• EXERCISE GOAL
The data that follows must be transcribed in full and exactly, minus the pictures.

• DATASET CONTENT
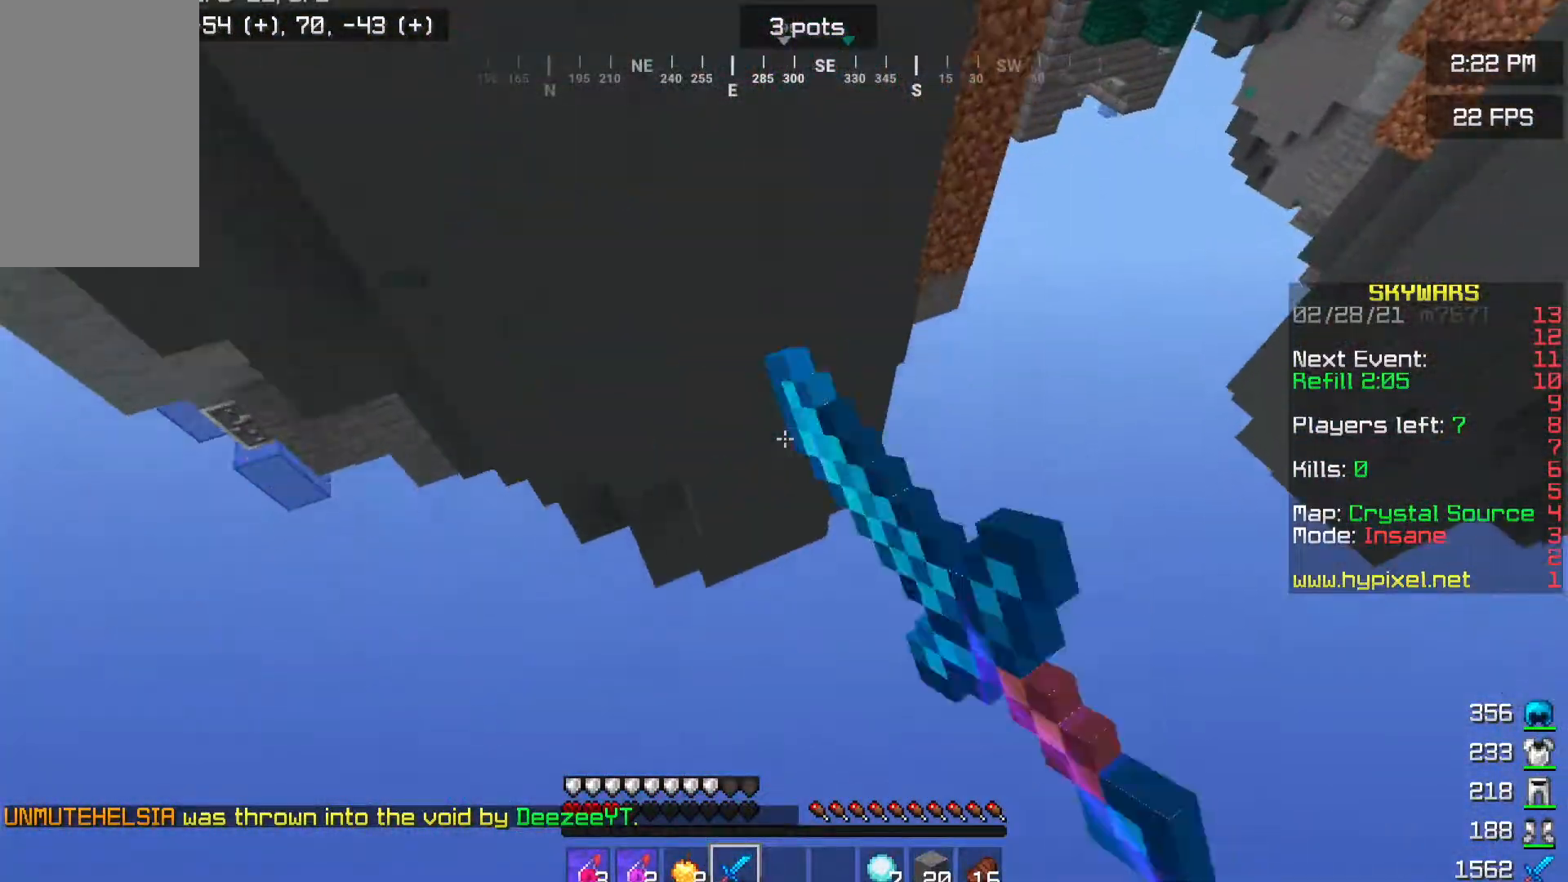
{"keys": [], "mouse": [], "events": [[167, "mouse_left", "up"], [217, "w", "up"]]}
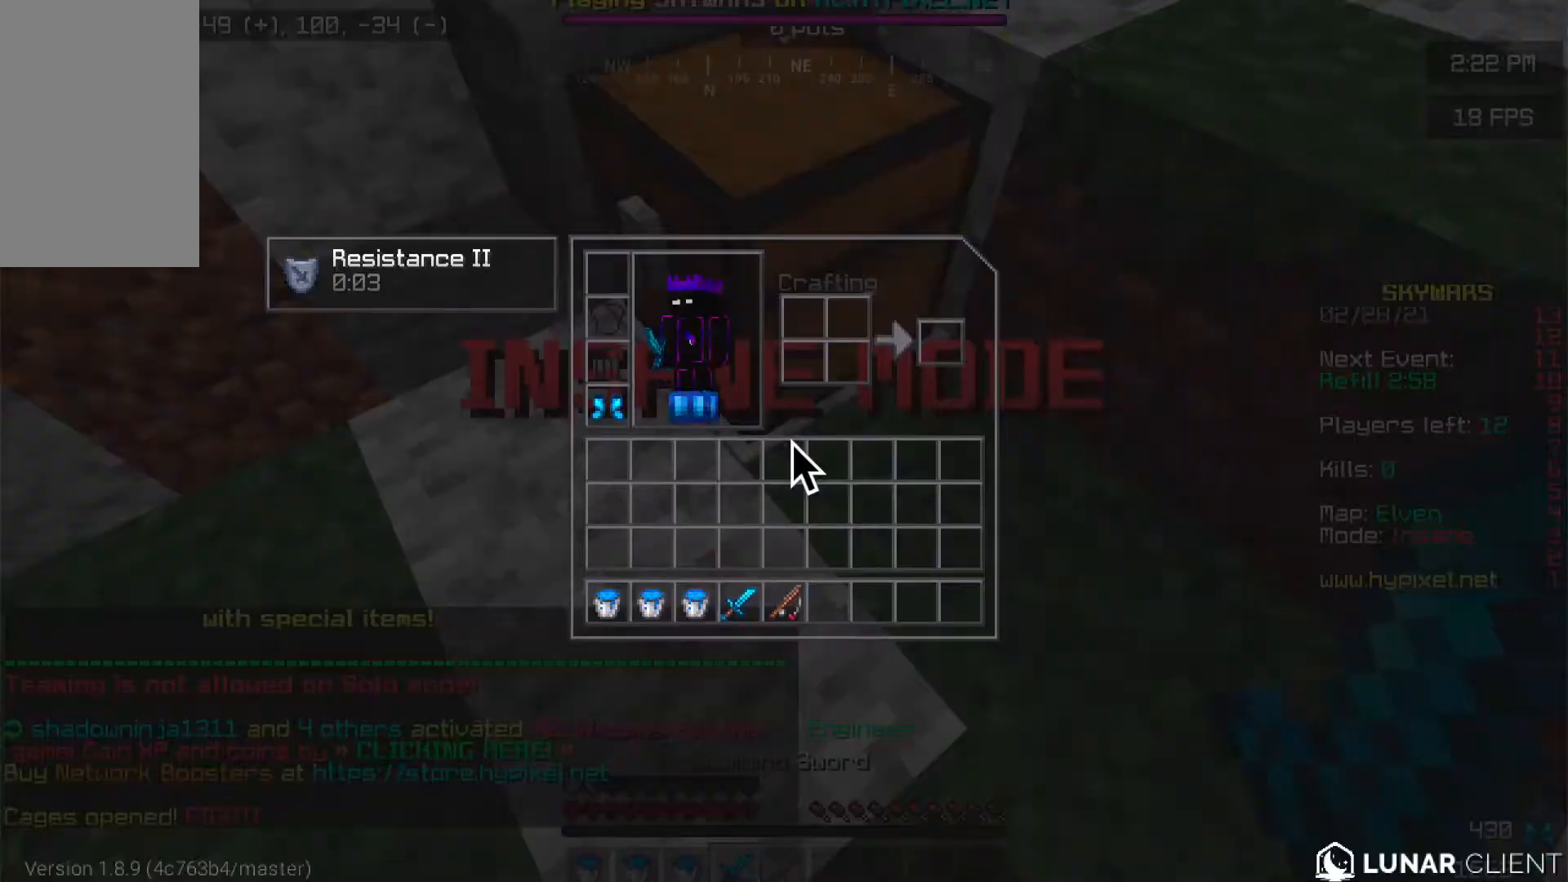
{"keys": [], "mouse": ["right"], "events": [[483, "mouse_right", "down"]]}
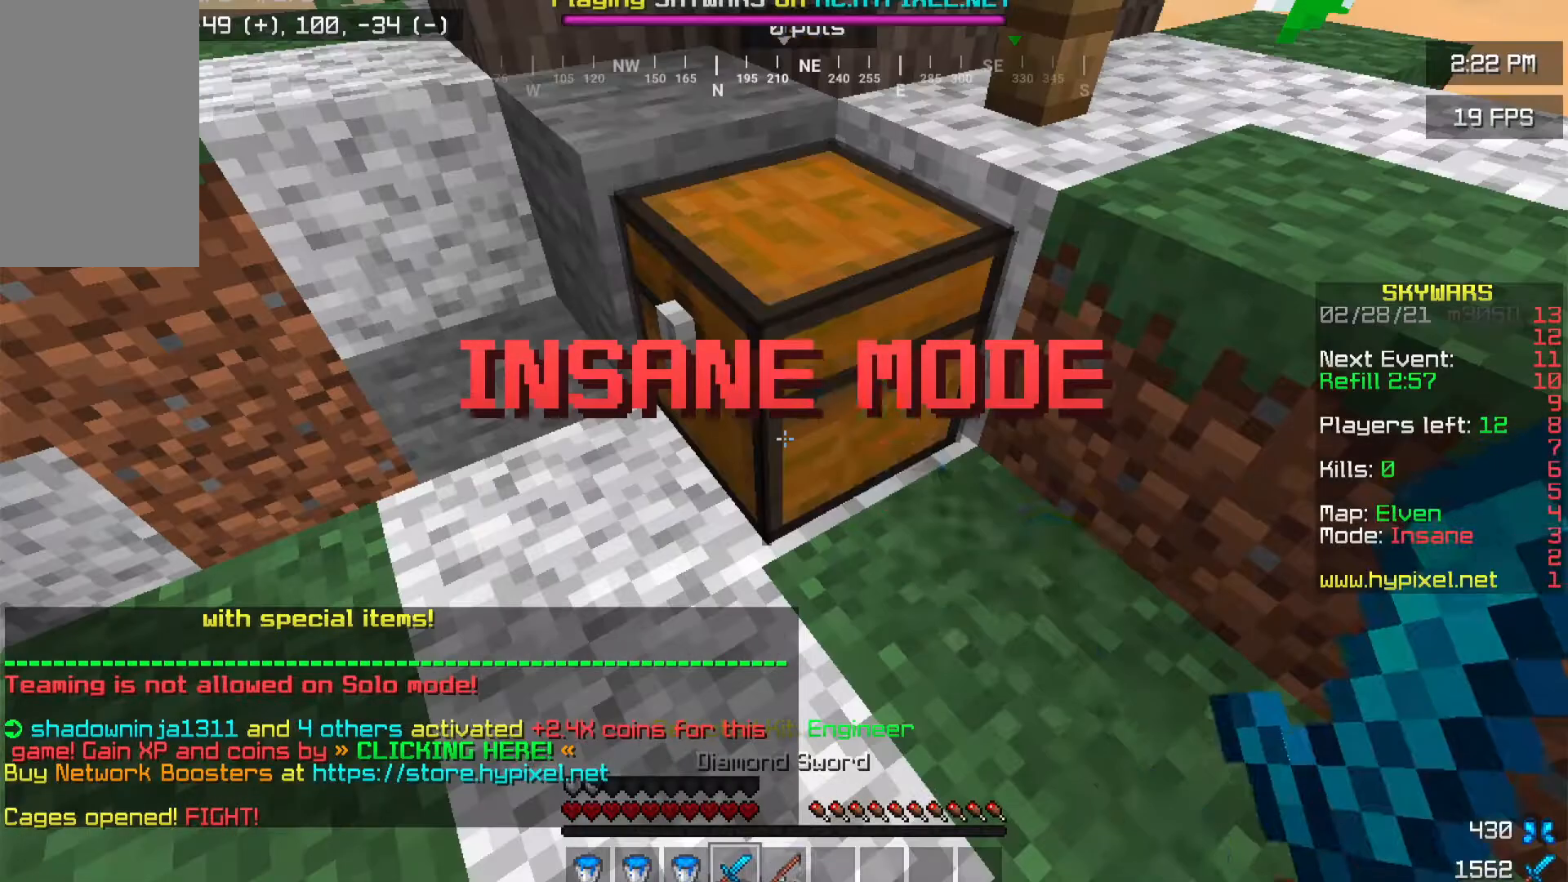
{"keys": [], "mouse": [], "events": [[184, "mouse_right", "up"]]}
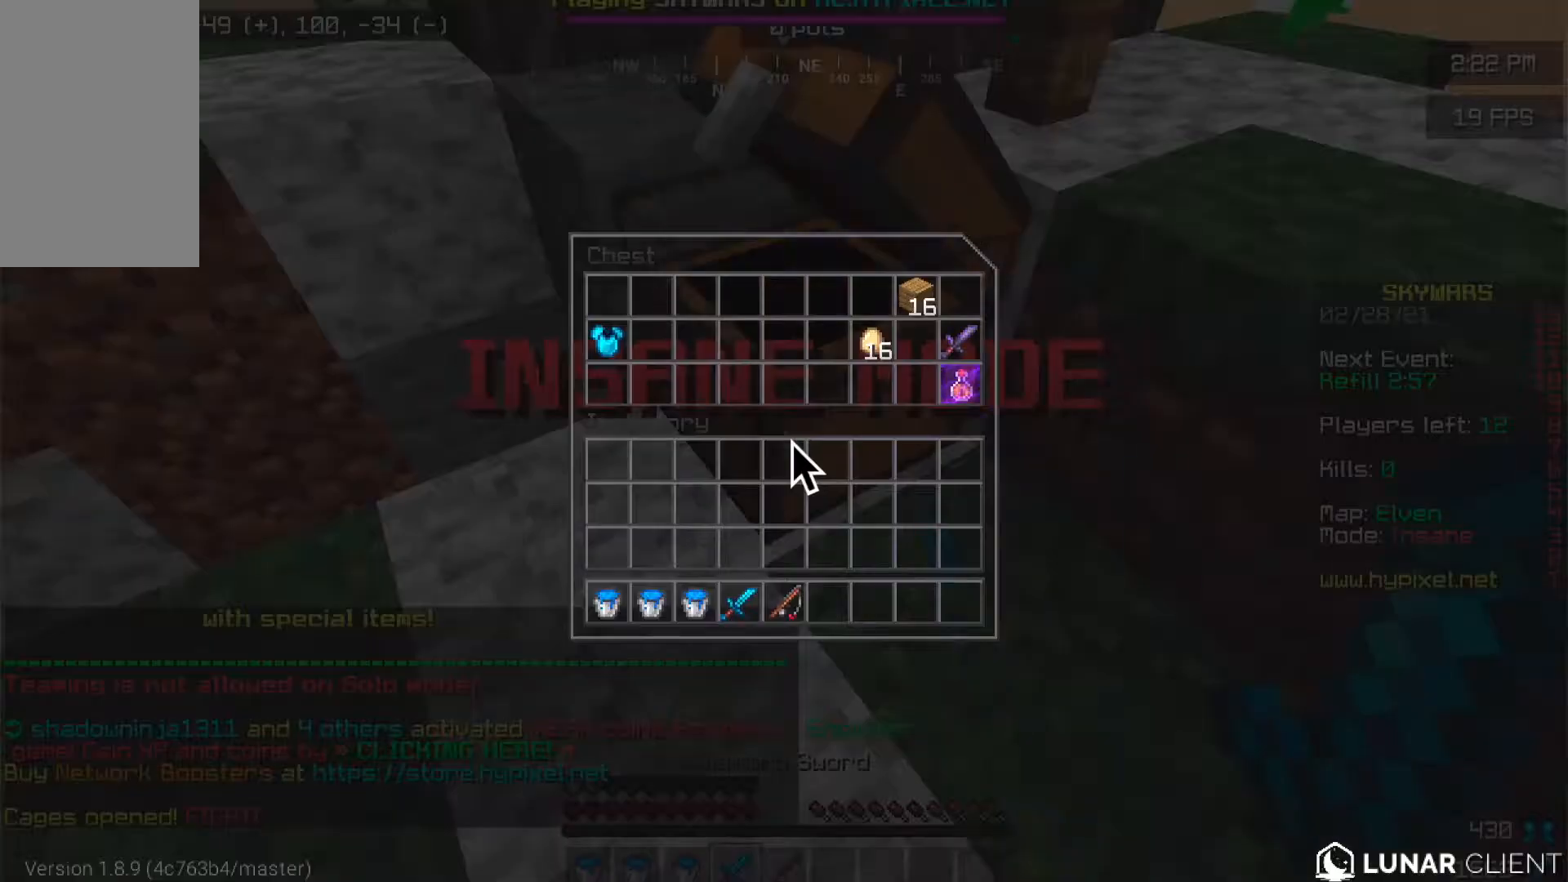
{"keys": [], "mouse": [], "events": []}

• ANSWER SECTION
{"keys": [], "mouse": [], "events": [[167, "mouse_left", "up"], [217, "w", "up"]]}
{"keys": [], "mouse": ["right"], "events": [[483, "mouse_right", "down"]]}
{"keys": [], "mouse": [], "events": [[184, "mouse_right", "up"]]}
{"keys": [], "mouse": [], "events": []}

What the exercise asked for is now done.